Fabrizio was trying to make light of a fairly grim situation. The air was heavy in the intense darkness of the underground chamber and there was a strong musty odour. He pointed the torch at the walls and ceiling to get an idea of the dimensions and characteristics of the room and found another wall that crossed it from one end to the other, interrupted by a couple of round arched doorways made of big hewn tufa stones oozing dampness and covered with grey mould.

‘Definitely ancient,’ observed Francesca.

‘Etruscan,’ concluded Fabrizio, shining the ray of light from one end to another. He swept the beam across the floor to light up the line of small footprints leading away from them under the arch.

Francesca took out her laptop and turned it on. ‘These cellar rooms may even be included on the map,’ she said. ‘The registry date is old enough. It goes back to the age of the Leopoldo dukes, if I’m not mistaken. OK, look at this . . . See . . . This is the wall with the arches, right? Good, we’re here . . . Let’s go on, this way.’

They proceeded about ten metres or so until they found themselves in front of an iron railing which flanked a ramp of stairs leading downward.

‘Is this on your map?’ asked Fabrizio, peering at the screen.

‘No,’ said Francesca, ‘it’s not. At least, I don’t think it is.’

They descended seven grey stone steps until they found themselves in a completely empty room whose walls still displayed traces of colour and peeling plaster. At the corner opposite the bottom of the stairs was a sloping ramp. They continued down despite the fact that they could no longer make out any footprints on the stone slabs. There was no way of telling whether Angelo – if the prints they’d seen had truly been his – had continued in this direction.

‘I can’t believe the only way we can go is down. There must be a point where we can get up into the main building, right?’ asked Francesca, as if thinking aloud.

‘Yeah. I was just thinking the same thing,’ admitted Fabrizio. ‘But it doesn’t look like we’ve got much choice.’

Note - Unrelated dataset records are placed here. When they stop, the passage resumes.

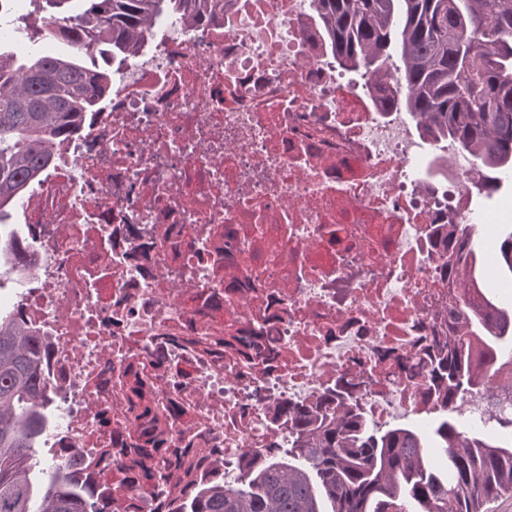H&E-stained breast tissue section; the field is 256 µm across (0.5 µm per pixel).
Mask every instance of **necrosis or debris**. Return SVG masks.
Listing matches in <instances>:
<instances>
[{
	"label": "necrosis or debris",
	"mask_w": 512,
	"mask_h": 512,
	"mask_svg": "<svg viewBox=\"0 0 512 512\" xmlns=\"http://www.w3.org/2000/svg\"><path fill=\"white\" fill-rule=\"evenodd\" d=\"M473 169L379 110L311 0L153 25L9 217L38 264L0 311L51 342L44 455L116 512H182L335 386L376 429L431 417L441 227L472 218Z\"/></svg>",
	"instance_id": "1"
}]
</instances>
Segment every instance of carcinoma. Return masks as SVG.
I'll return each instance as SVG.
<instances>
[{"mask_svg": "<svg viewBox=\"0 0 512 512\" xmlns=\"http://www.w3.org/2000/svg\"><path fill=\"white\" fill-rule=\"evenodd\" d=\"M30 0L17 36L0 39V260L32 267V253L5 219L38 182L63 138L78 133L112 90V62L139 51L155 22L224 18L226 0ZM338 64L374 77L381 106L416 120L426 139L451 141L476 159L472 186L498 189L512 172V0H312ZM57 42L67 54L40 44ZM399 55L401 84L387 83ZM103 65H98V61ZM475 225L450 224L448 334L431 359L441 419L429 435L445 471L408 428L374 429L342 390L311 409L284 408L297 464L256 454L231 483L203 484L184 512H488L512 495V311L488 298L472 240ZM44 344L0 313V512H112L78 485V461L31 473L50 419ZM469 394L493 410L482 430L459 412Z\"/></svg>", "mask_w": 512, "mask_h": 512, "instance_id": "obj_1", "label": "carcinoma"}]
</instances>
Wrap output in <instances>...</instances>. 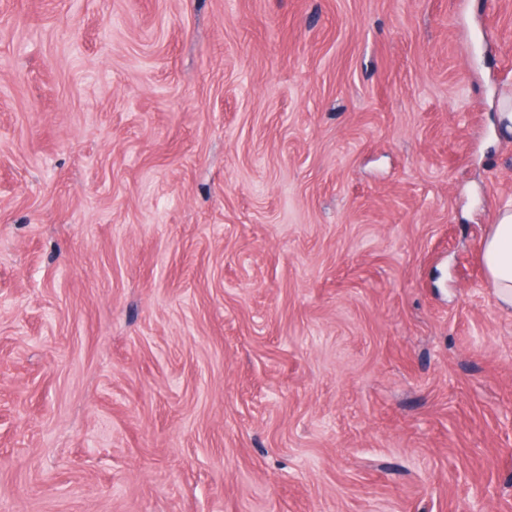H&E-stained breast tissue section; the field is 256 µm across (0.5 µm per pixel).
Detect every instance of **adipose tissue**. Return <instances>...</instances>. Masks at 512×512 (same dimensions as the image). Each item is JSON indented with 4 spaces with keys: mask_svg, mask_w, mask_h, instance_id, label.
<instances>
[{
    "mask_svg": "<svg viewBox=\"0 0 512 512\" xmlns=\"http://www.w3.org/2000/svg\"><path fill=\"white\" fill-rule=\"evenodd\" d=\"M481 258L500 303L512 308V207L498 213L491 233L483 242Z\"/></svg>",
    "mask_w": 512,
    "mask_h": 512,
    "instance_id": "ef3b65f1",
    "label": "adipose tissue"
}]
</instances>
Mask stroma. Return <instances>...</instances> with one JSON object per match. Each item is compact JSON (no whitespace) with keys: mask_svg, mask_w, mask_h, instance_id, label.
<instances>
[{"mask_svg":"<svg viewBox=\"0 0 512 512\" xmlns=\"http://www.w3.org/2000/svg\"><path fill=\"white\" fill-rule=\"evenodd\" d=\"M512 0H0V512H512ZM481 258L500 303L512 308V207L498 213L492 232L483 242Z\"/></svg>","mask_w":512,"mask_h":512,"instance_id":"35a3bbf8","label":"stroma"}]
</instances>
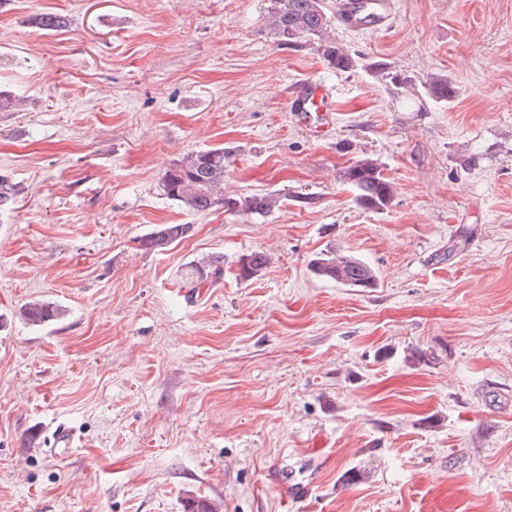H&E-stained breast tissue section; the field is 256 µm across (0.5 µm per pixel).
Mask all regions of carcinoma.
<instances>
[{
    "mask_svg": "<svg viewBox=\"0 0 512 512\" xmlns=\"http://www.w3.org/2000/svg\"><path fill=\"white\" fill-rule=\"evenodd\" d=\"M331 17L325 0H270L266 14V28L283 45L301 38L315 36L321 40L322 55L329 67L346 72L353 68L355 59L348 50L332 39L328 33ZM432 97L448 100L456 89L446 77H433L428 83ZM228 152L224 147L192 151L166 169L161 180L164 195L191 211L205 213L216 205L240 215L266 216L279 206L280 197L249 195L227 197L224 195V161ZM343 179L358 191V203L371 210L386 209L394 196L392 183L383 176L380 166L370 158L356 161L342 174ZM190 230L188 224H166L144 235L142 247L163 250L184 238ZM268 264V257L252 252L239 259V277L251 279ZM315 272L337 283L371 288L376 276L362 261L349 255L329 251L315 259ZM221 271L217 258L194 265L188 270V279L198 285ZM61 315L59 306L49 302L32 301L20 312L21 318L32 325L41 326L55 321Z\"/></svg>",
    "mask_w": 512,
    "mask_h": 512,
    "instance_id": "cac0c4a2",
    "label": "carcinoma"
}]
</instances>
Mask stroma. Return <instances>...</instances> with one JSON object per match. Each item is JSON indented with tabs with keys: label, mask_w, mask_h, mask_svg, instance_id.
Masks as SVG:
<instances>
[{
	"label": "stroma",
	"mask_w": 512,
	"mask_h": 512,
	"mask_svg": "<svg viewBox=\"0 0 512 512\" xmlns=\"http://www.w3.org/2000/svg\"><path fill=\"white\" fill-rule=\"evenodd\" d=\"M269 3L0 0V512H512V0L333 24L348 72L279 45ZM305 80L333 94L323 126L288 108ZM216 146L226 195L280 207L169 200L164 171ZM363 158L386 210L342 177ZM163 224L191 230L145 250ZM328 250L375 286L316 275ZM35 300L61 317L18 319ZM59 423L79 447H48ZM358 191V203L371 210L386 209L394 196L392 183L383 176L380 166L370 158L356 161L342 174ZM238 276L244 280L251 279L260 273L268 264V257L261 252H251L239 259Z\"/></svg>",
	"instance_id": "35a3bbf8"
}]
</instances>
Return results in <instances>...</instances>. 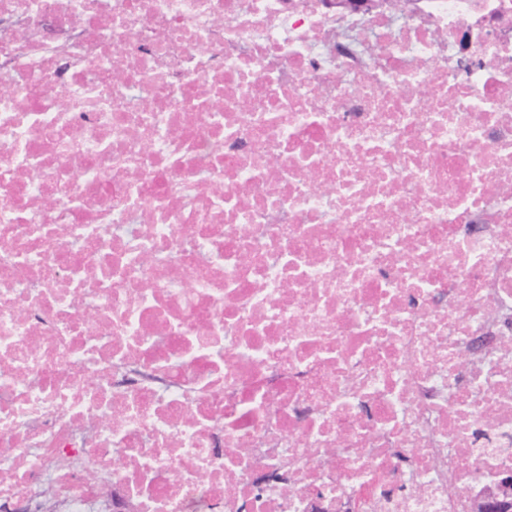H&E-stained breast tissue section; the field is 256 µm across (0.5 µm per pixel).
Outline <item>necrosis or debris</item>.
Masks as SVG:
<instances>
[{"instance_id":"1","label":"necrosis or debris","mask_w":512,"mask_h":512,"mask_svg":"<svg viewBox=\"0 0 512 512\" xmlns=\"http://www.w3.org/2000/svg\"><path fill=\"white\" fill-rule=\"evenodd\" d=\"M512 502V0H0V512Z\"/></svg>"}]
</instances>
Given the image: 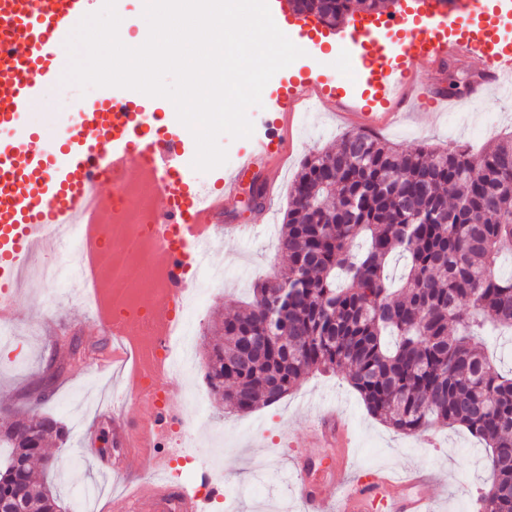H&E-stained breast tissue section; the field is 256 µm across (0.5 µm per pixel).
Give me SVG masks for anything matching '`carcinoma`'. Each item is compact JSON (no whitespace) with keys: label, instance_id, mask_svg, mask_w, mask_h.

They stopped and took a look around. The entire room had been roughly carved out of a bank of tufa and Fabrizio made his way forward laying one hand after another on the damp surface.

‘Do you realize where we are?’ he asked all at once.

‘We’re at the ground level of the ancient city,’ replied Francesca. ‘The two archways we came across earlier must be from a section of the Etruscan city walls.’

‘Well, we’ve reached the end of the line anyway,’ said Fabrizio. ‘There’s no one and nothing here.’

They fell silent for a few moments, watching their breath as it condensed into little puffs of steam. They stared up and around at the walls and ceiling.

‘Come on. Let’s turn back,’ said Fabrizio. ‘I feel like I’m suffocating down here.’

Francesca nodded and followed him up the stairs until they reached the big underground chamber where they had lowered themselves down from the air vent. They examined the wall minutely with their hands until they discovered a narrow stairway enclosed and partially hidden between two brick walls. Fabrizio started up, followed by Francesca, but the feeling of oppression he’d experienced down below only increased as they made their way to the ground floor. They ended up at a little door clad with iron studs that let them into the palazzo’s central hall, but as they raised their eyes towards the ceiling they were amazed by the vision of a spiral staircase reaching up several storeys all the way to the ceiling, free-standing in the middle of the space, without any central support.

‘My God!’ exclaimed Francesca. ‘This is incredible! I’d heard this existed but I’d never seen it. It’s absolutely perfect, a masterpiece! I believe it’s attributed to Sansovino.’

Fabrizio pierced the elliptical cavity of the daring staircase with his torchlight, all the way up to the ceiling beams. ‘Christ! It may be a masterpiece, but there’s something really disturbing about it. It reminds me of the coils of a gigantic snake or the circles of hell! If you stare at it long enough, it looks like a monstrous screw. Isn’t that strange?’